From installation to testing
Once an agreement is signed and the technology is in place, further sampling is done to confirm that the environment is clean enough to begin vaccinating. Then, the system itself will be tested and validated. These checks are particularly important when the equipment is being imported from the US to Asia, he explained.
During the initial vaccination, a small batch of eggs will be used, with residue testing after 2 days. Eggs are opened and tested head-to-head, whereby in ovo and manually vaccinated eggs of the same age and from the same flock, set and hatcher are compared. Alterations are made if necessary, and the quantities are increased until the vaccination quality is such that it is possible to use the technology for all eggs at the hatchery.
Training breeds confidence
Training is crucial for successful operation, as is ensuring buy-in from producers who may be unfamiliar with the technology, Abbott said.
Zoetis field service specialists have tended to be trained on the device in person, but the Covid-19 pandemic has hastened moves toward interactive remote training, he added. GoPro cameras and other audio/visual equipment have proved invaluable in this, while Microsoft HoloLens smart glasses have been used to get a first-person view inside hatcheries during installations.
Knowledgeable and equipped field staff is one thing, but making sure those operating the devices day-to-day are using them to their optimum potential is another, he noted.
“Our technicians who give the customer training are probably the most critical part in ensuring success in the market. If the customers aren’t trained, or they don’t retain it, they likely won’t operate or follow best practices correctly. The result of improper training may mean they’re not going to get the results that the device is capable of delivering,” he explained.
To help ensure compliance with best practices, there are further reminders provided in the form of instructional placards, documents and diagrams installed on hatchery walls.
Comprehensive service prolongs device life
Managing a complex and nuanced process such as the vaccination of developing birds always raises questions from time to time, and continuous customer support allows for any issues to be addressed promptly, Pruengpanyanont said.
Technical support is aided by a preventative and proactive approach to maintenance of the devices, which can involve replacing parts before they may cause a fault, and so avoiding any unnecessary downtime in operations. Biological support is also essential in ensuring confidence. For example, if a customer is unsure of hatch results, eggs are opened to carry out residue analysis — a deep examination of the root cause of any problems.
The full-service approach not only helps ensure successful vaccination of flocks but also contributes to the longevity of the in ovo machinery on production sites.

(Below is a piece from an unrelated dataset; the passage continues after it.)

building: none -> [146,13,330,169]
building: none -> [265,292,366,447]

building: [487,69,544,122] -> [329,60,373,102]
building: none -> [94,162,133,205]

“If the device is regularly serviced and customers follow best practices and processes, it’s going to be a well-performing machine for a long time,” Abbot said, noting that in the US — where 99% of broiler chicks are vaccinated in ovo — customers have devices that are still running well after 20-plus years.
“This may seem like a complex process to support, but the investment is worthwhile, as evidenced by the fact that two-thirds of broiler eggs globally are now vaccinated in ovo, with this figure expected to continue growing.”
1 Barbosa T, Williams C, Villalobos T. Efficacy and Marek’s Disease Protection Comparison Between Different Vaccination Methods. World Vet Poult Assoc Confer. 2013:217.